Though he said he doesn’t want to go into the personal details about what sparked his fall into the life of the unhoused, he did say that he was depressed and that the depression played into a spate of absenteeism from work, causing loss of pay. His then-landlord locked him out of the room he was renting because Anatole owned approximately $1,000 in back rent.
At first, Anatole lived in the noisy day-to-day shelter that smelled constantly of funk. Then, in January, he was accepted into a program at the New York Bowery Mission where he paid 20 percent of his income to stay at the shelter. That place was a palace compared to the first shelter, Anatole said. But it was an environment that was far from conducive to sleep.
“There were definitely noises in your environment that were not of your own,” he said. “People getting up in the night. You could hear wrappers opening up and soda cans popping open.”
There was one man, who every night after lights-out at 10, “decided to clean the bathroom from top to bottom—every shower, every toilet.
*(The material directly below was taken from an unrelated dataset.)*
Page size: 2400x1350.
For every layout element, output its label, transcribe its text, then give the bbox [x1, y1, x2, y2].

Everything he had, he decided had to be scrubbed with as much bleach as he could possibly find—to the point where the entire dorm room would stink of bleach.”
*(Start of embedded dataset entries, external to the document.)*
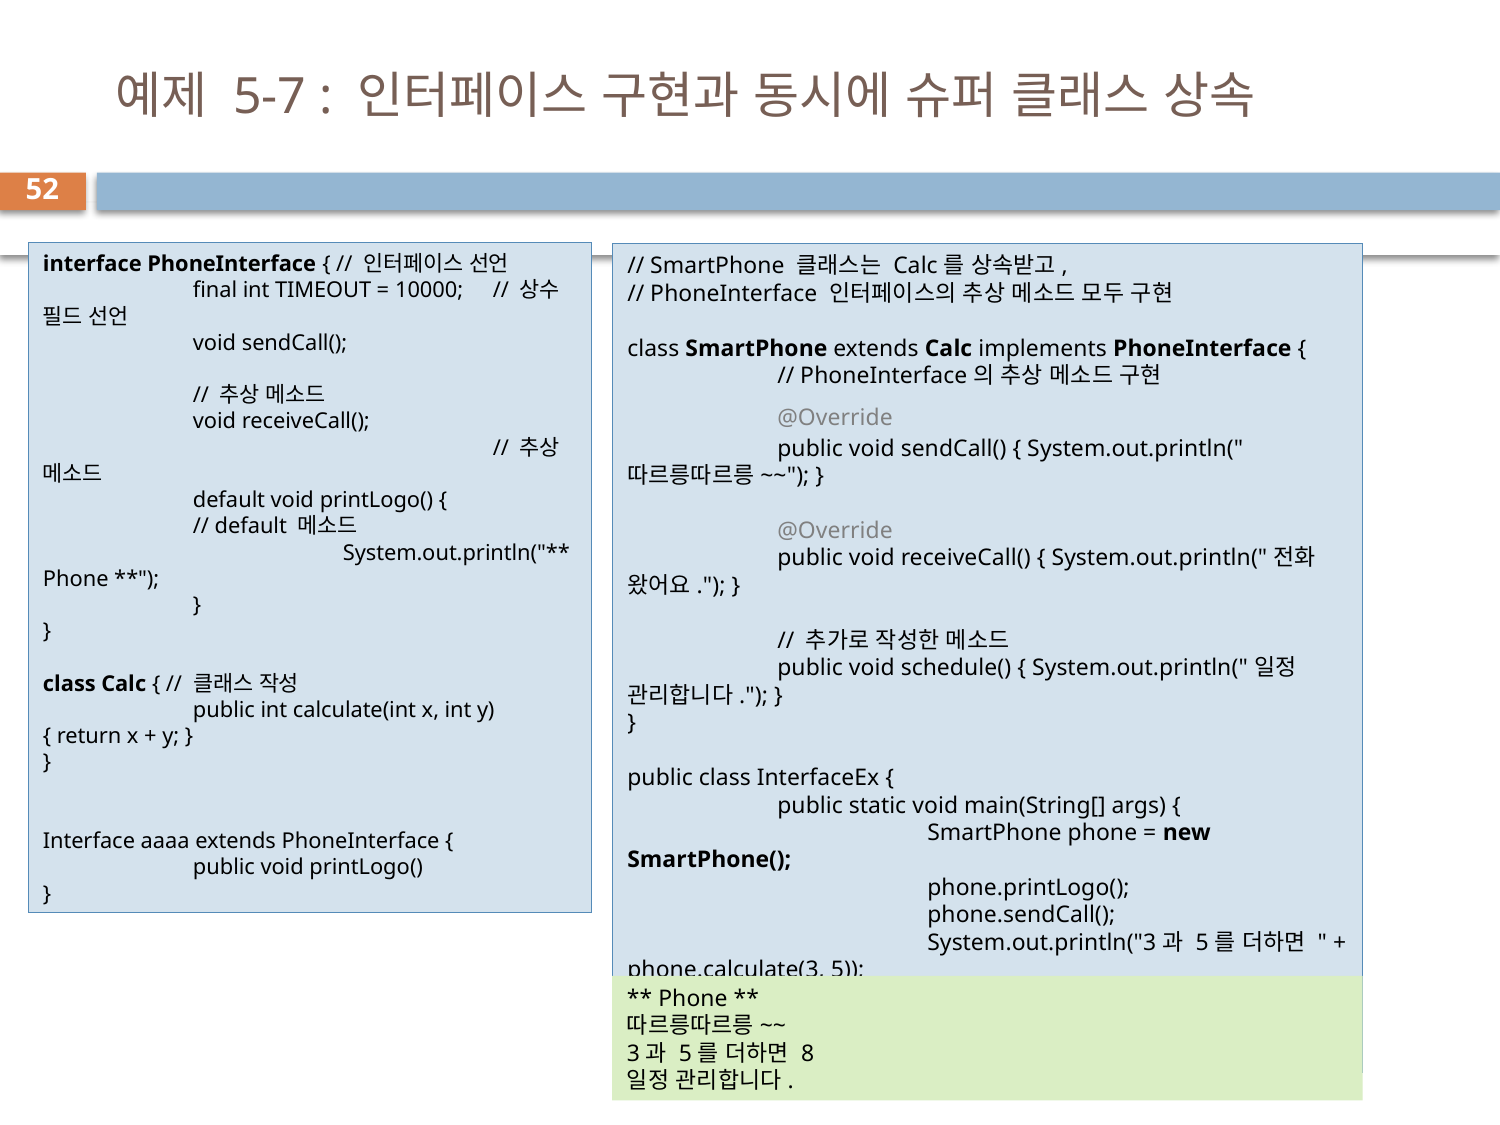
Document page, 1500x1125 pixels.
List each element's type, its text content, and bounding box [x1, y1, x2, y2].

slide_number 52 [0, 170, 87, 211]
text_box interface PhoneInterface { // 인터페이스 선언 final int TIMEOUT = 10000; // 상수 필드 선언 void sendCall(); // 추상 메소드 void receiveCall(); // 추상 메소드 default void printLogo() { // default 메소드 System.out.println("** Phone **"); } } class Calc { // 클래스 작성 public int calculate(int x, int y) { return x + y; } } Interface aaaa extends PhoneInterface { public void printLogo() } [28, 242, 592, 913]
title 예제 5-7 : 인터페이스 구현과 동시에 슈퍼 클래스 상속 [100, 37, 1438, 149]
text_box // SmartPhone 클래스는 Calc를 상속받고, // PhoneInterface 인터페이스의 추상 메소드 모두 구현 class SmartPhone extends Calc implements PhoneInterface { // PhoneInterface의 추상 메소드 구현 @Override public void sendCall() { System.out.println("따르릉따르릉~~"); } @Override public void receiveCall() { System.out.println("전화 왔어요."); } // 추가로 작성한 메소드 public void schedule() { System.out.println("일정 관리합니다."); } } public class InterfaceEx { public static void main(String[] args) { SmartPhone phone = new SmartPhone(); phone.printLogo(); phone.sendCall(); System.out.println("3과 5를 더하면 " + phone.calculate(3, 5)); phone.schedule(); } } [612, 243, 1363, 975]
text_box ** Phone ** 따르릉따르릉~~ 3과 5를 더하면 8 일정 관리합니다. [612, 975, 1363, 1101]
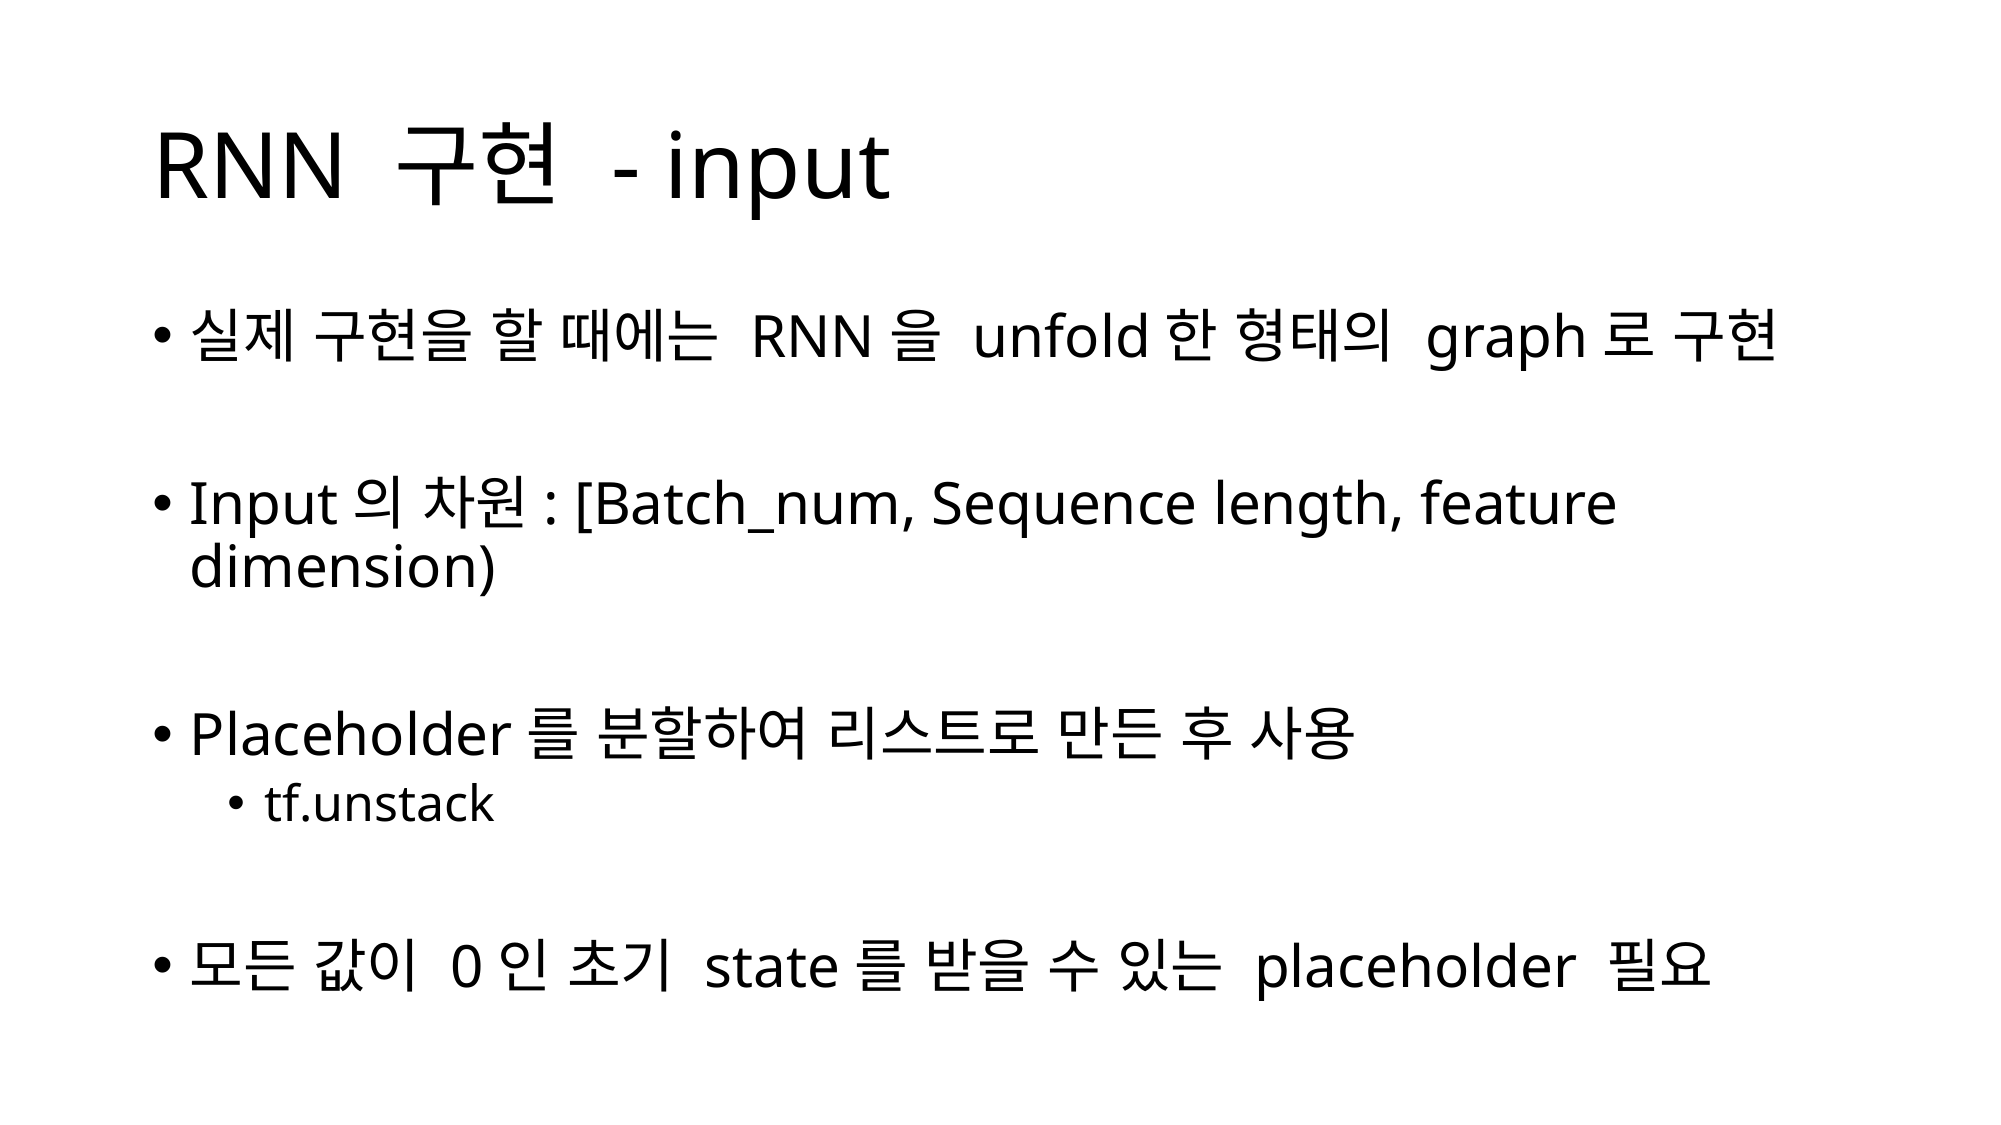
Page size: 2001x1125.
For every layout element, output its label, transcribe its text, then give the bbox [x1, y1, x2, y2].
When the man wasn’t cleaning, he was rearranging the plastic bins in which he stored his life.
“He had one of those halogen high-beam flashlights. He would hang it up by his bunk and flash it,” Anatole said.
In those months of shelter sleep, Anatole felt like he was thinking through a kind of fog. He also remembers that he felt a propensity toward anger that he hadn’t felt when he was well rested.
“You don’t feel sharp and you don’t feel present in your interactions,” Anatole said. “On any given day, your mind just wanders and drifts—and you may not even be conscious you’re doing it.”
Despite it all, Anatole saved every cent he could—he eventually stashed away five thousand dollars, he said—to move in June into the apartment where he lives now. Given the costs of renting in New York City -- the average cost of a studio rental there is $1,889 per month, according to a 2019 article from Smart Asset.
Anatole got lucky and found his home for $975 a month on Craigslist. In the past two months, he’s felt so secure, Anatole said he hasn’t even had to take melatonin to fall asleep.
“My life is about being normal now,” Anatole said. “I find that peaceful. My problems are like everyone else’s problems. I find that a comfort.”